I am so excited to tell you about something amazing that happened this summer. Benjamin went to summer camp! How awesome is that! I know you may be thinking – big deal – tonnes of kids go to camp. However, most people might not know that it is darned near impossible for kids with complicated medical issues to go to camp. The camps can’t really take on the risk. It is also a proven fact that it is far more difficult to get their (helicopter) mothers to allow them out of their sight! 🙂
And then came Camp Everest! Camp Everest is a camp created by a nurse practitioner/mother of a child with complicated health issues. It’s mandate is to offer a camp experience to kids who have had spine or brain surgery…so…yup…that’s us. So despite my worries, I unhooked my claws and let Ben go to camp this summer – and he had an amazing time!
Sending kiddos to a medical camp requires a tonne of organization. Parents need to share their children’s diagnosis and med requirements well before the start of camp. Meds are given at certain times of day, so if kiddos need to change their med schedules slightly – they do this well in advance. Meds need to be bubble packed by pharmacies to minimize the possibility of dosing errors. Kiddos who need special feeds (ie: g-tubes) also have to be organized and bolus feed times may need to be changed to accommodate camp schedules. Staff also need to determine the ratio requirements for counsellors to kids. Parents need to fill out all kinds of releases and think about best hospitals for immediate care should an incident arise. There are a bunch of medical people associated with the camp – nurses, doctors, nursing students, OTs, physios, etc. In other words – RELAX – they are in good hands!
A week before camp, a huge hockey bag was dropped off at our house with Camp Everest written on it.
We were told that everything that Ben was going to bring to camp must fit in the bag – even his sleeping bags and pillows! What a smart idea!
On the day of drop off, the first stop was the nurses station. We met with the nurses, dropped of Ben’s meds, and answered any questions they had. We were then escorted to Ben’s room by a young, lovely nursing student. “You’re not gonna be one of those crying moms are ya?”she asked. “No” I sniffled, pulling my sunglasses over my eyes, glancing at her apparently unused uterus area. To be honest, I was a bit of a mess, but more in an excited/touched by awesome kind of way.
The camp itself (Camp Everest just rents it out for the days of camp) was pretty amazing!!! The entire camp facility was entirely accessible by wheelchair. The kids rooms were set up more like dormitories.
We were greeted with a star with Ben’s name on it, a new sweatshirt and a teddy bear. I helped Ben unpack then we headed back to the main area where all the groups were meeting! The theme of the camp was Villain University, so naturally all the kids were in full Villain training. Ben’s group was pirates. I’d love to tell you more, but apparently what happens at camp – stays at camp.
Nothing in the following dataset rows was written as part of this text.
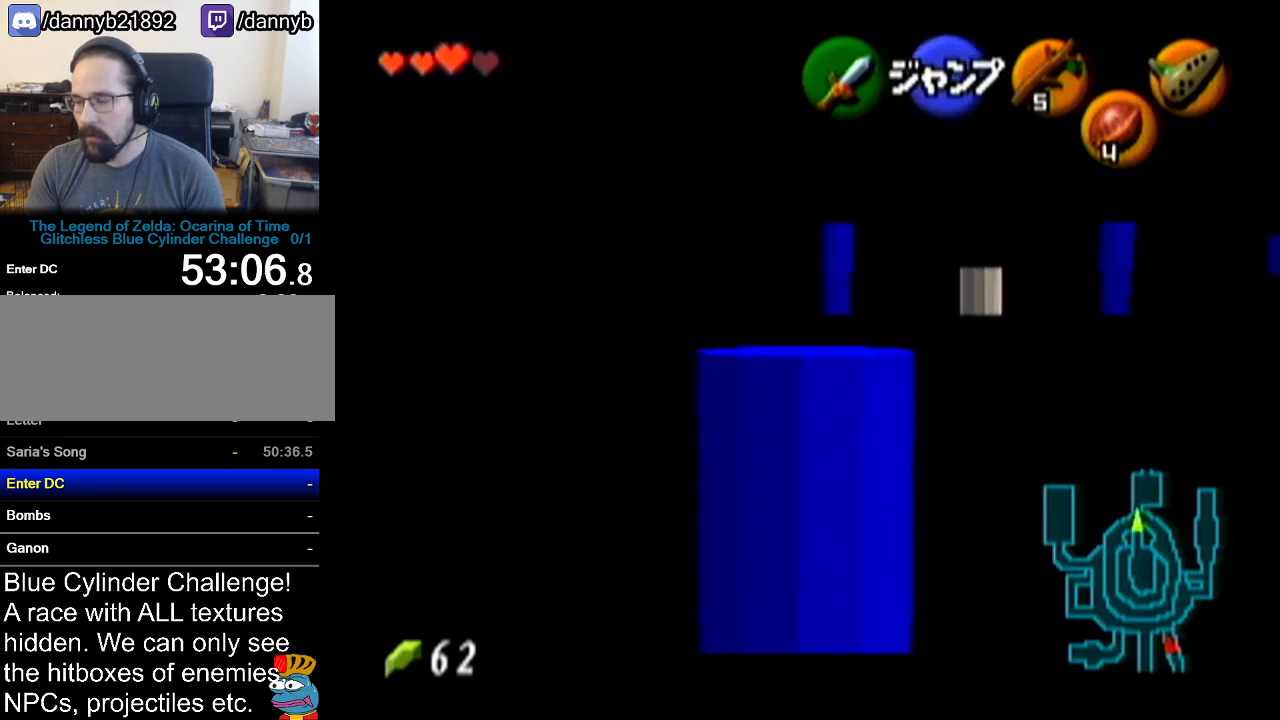
{"buttons": ["Z"], "left_stick": "down", "events": []}
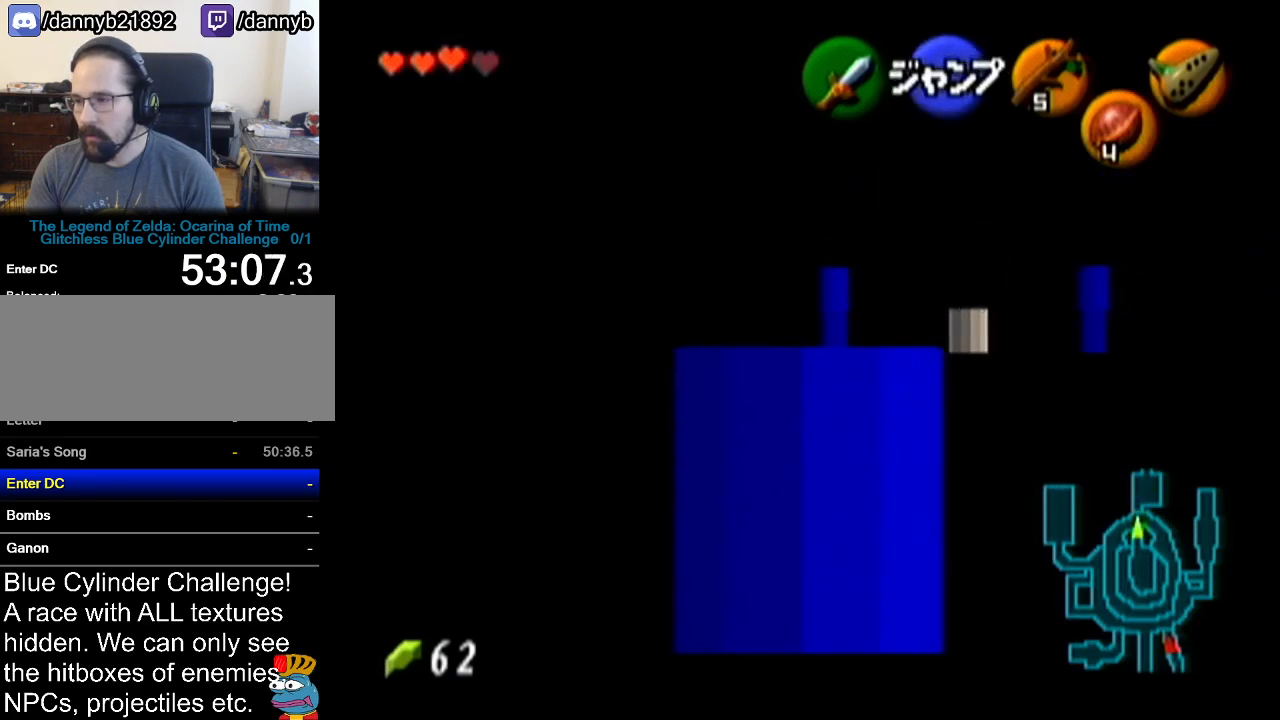
{"buttons": ["Z"], "left_stick": "down", "events": []}
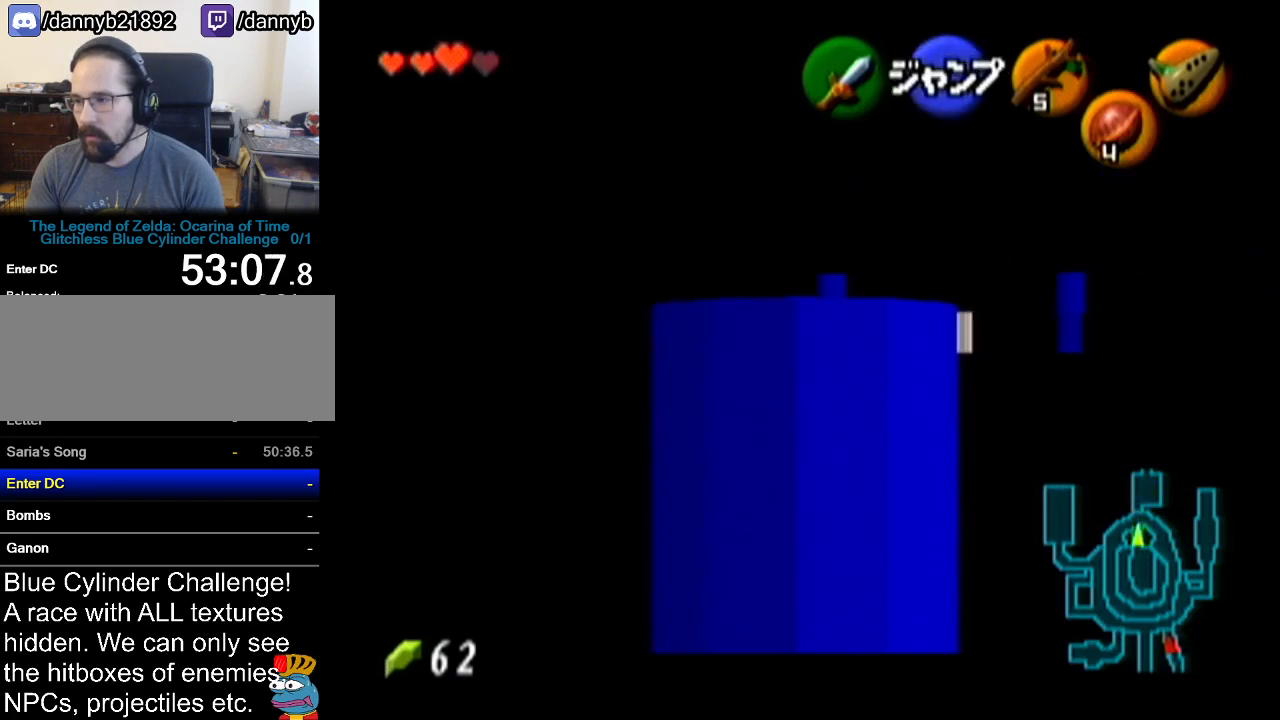
{"buttons": ["Z"], "left_stick": "down", "events": []}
So I was out of the loop! Hmmmmmph! I’m not sure what exactly happened, but I think those pirates must have been looting the whole time because Ben certainly came home with a bagful of treasures.
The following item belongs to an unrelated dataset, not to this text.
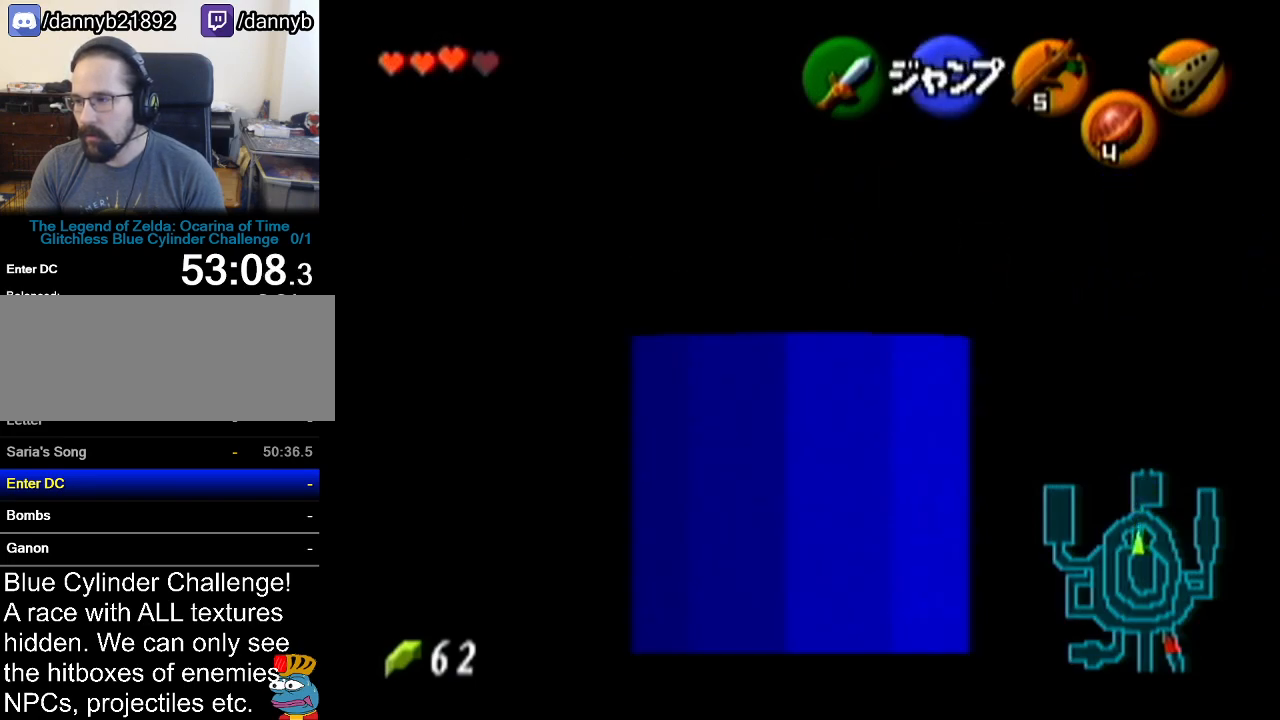
{"buttons": ["Z"], "left_stick": "down", "events": []}
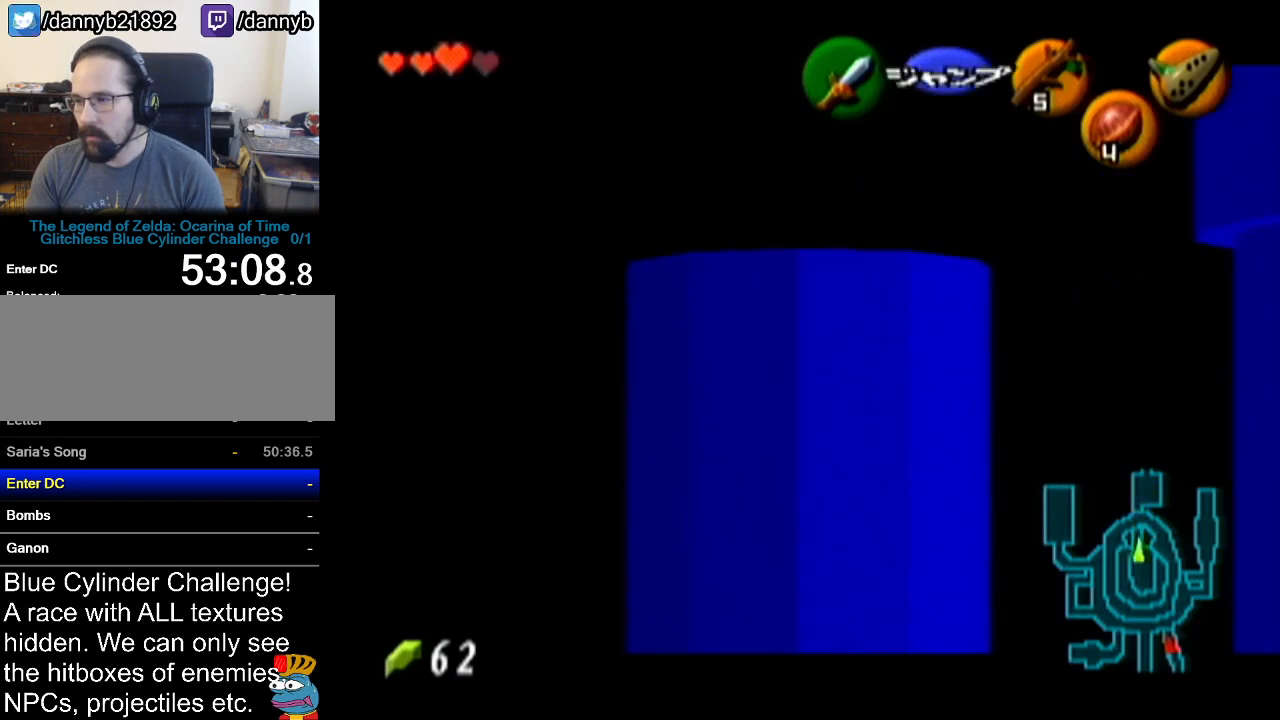
{"buttons": ["Z"], "left_stick": "down", "events": []}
I think having a camp for kids with physical/medical disabilities (although it’s difficult to organize) is so important and here is why:
- These kids can’t go to regular camps – most of these kids need some FUN time outside the hospital where they can meet together with other kids.
- This gives local medical staff a chance to get to know the kids when they are just being kids – a huge benefit to healthcare down the road.
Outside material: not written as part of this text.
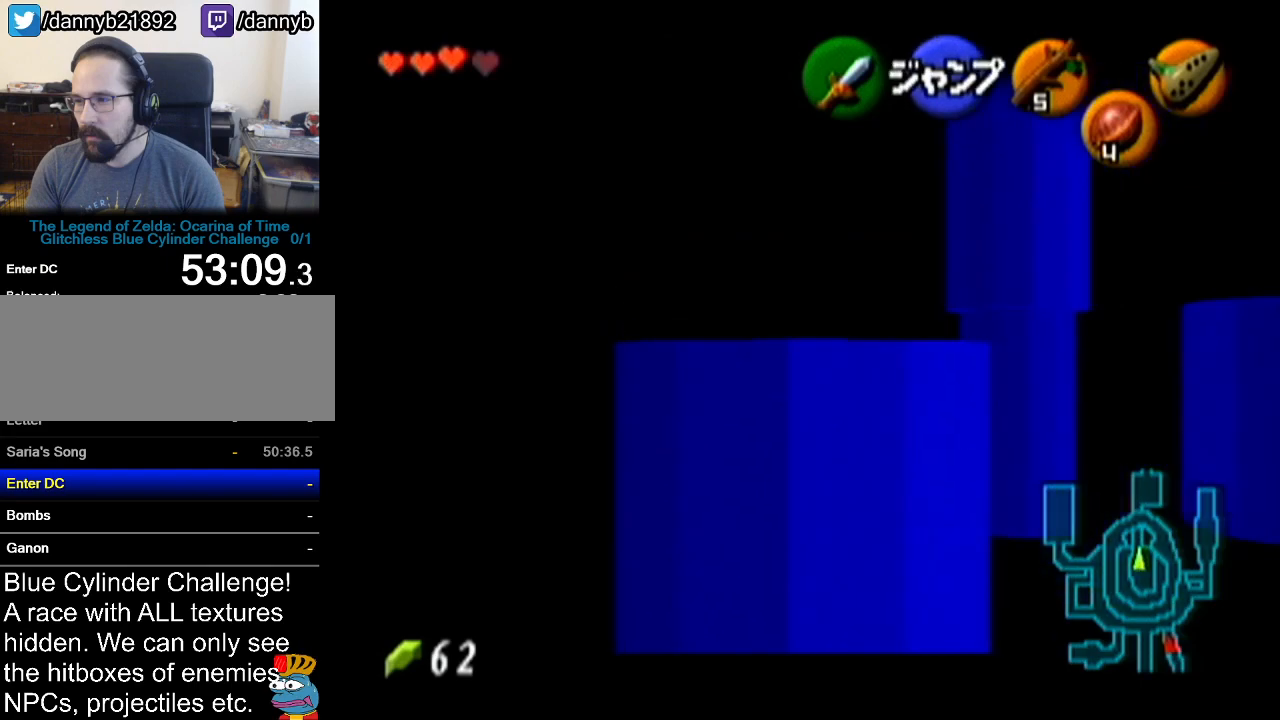
{"buttons": ["Z"], "left_stick": "down", "events": []}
- Most importantly (and sadly) is that one in 3 kids in Canada gets bullied in some way. However kids who have physical or medical challenges have a 2 or 3 times greater chance of being bullied than “typical” kids (from # CutTheBull Campaign). According to www.bullyingcanada.ca, the longer a child is bullied, the more likely they are to develop physical, emotional, and psychological scars that can last a lifetime. Studies also show that most bullying is never reported and can lead to depression, anxiety, poor academic performance, and even suicide.(www.shrinershospitalsforchildren.org/shc/cutthebull). These kids are very much at risk. By setting up networks, friendships, and teaching opportunities to support these kiddos, we can help them build networks to enhance independence and self-perception through these critical developmental years to help offset some of the negativity and seclusiveness they might encounter. (I’ve already had parents contact me through the blog whose children are only in Grade 1 with concerns about bullying – yikes – we have to help these kiddos!!!).
And that’s why a simple thing like setting up a summer camp for kids with physical or medical disabilities is so amazing!!!
Thank you @neurosurgerykidsfund for an amazing adventure! We hope to see you next year!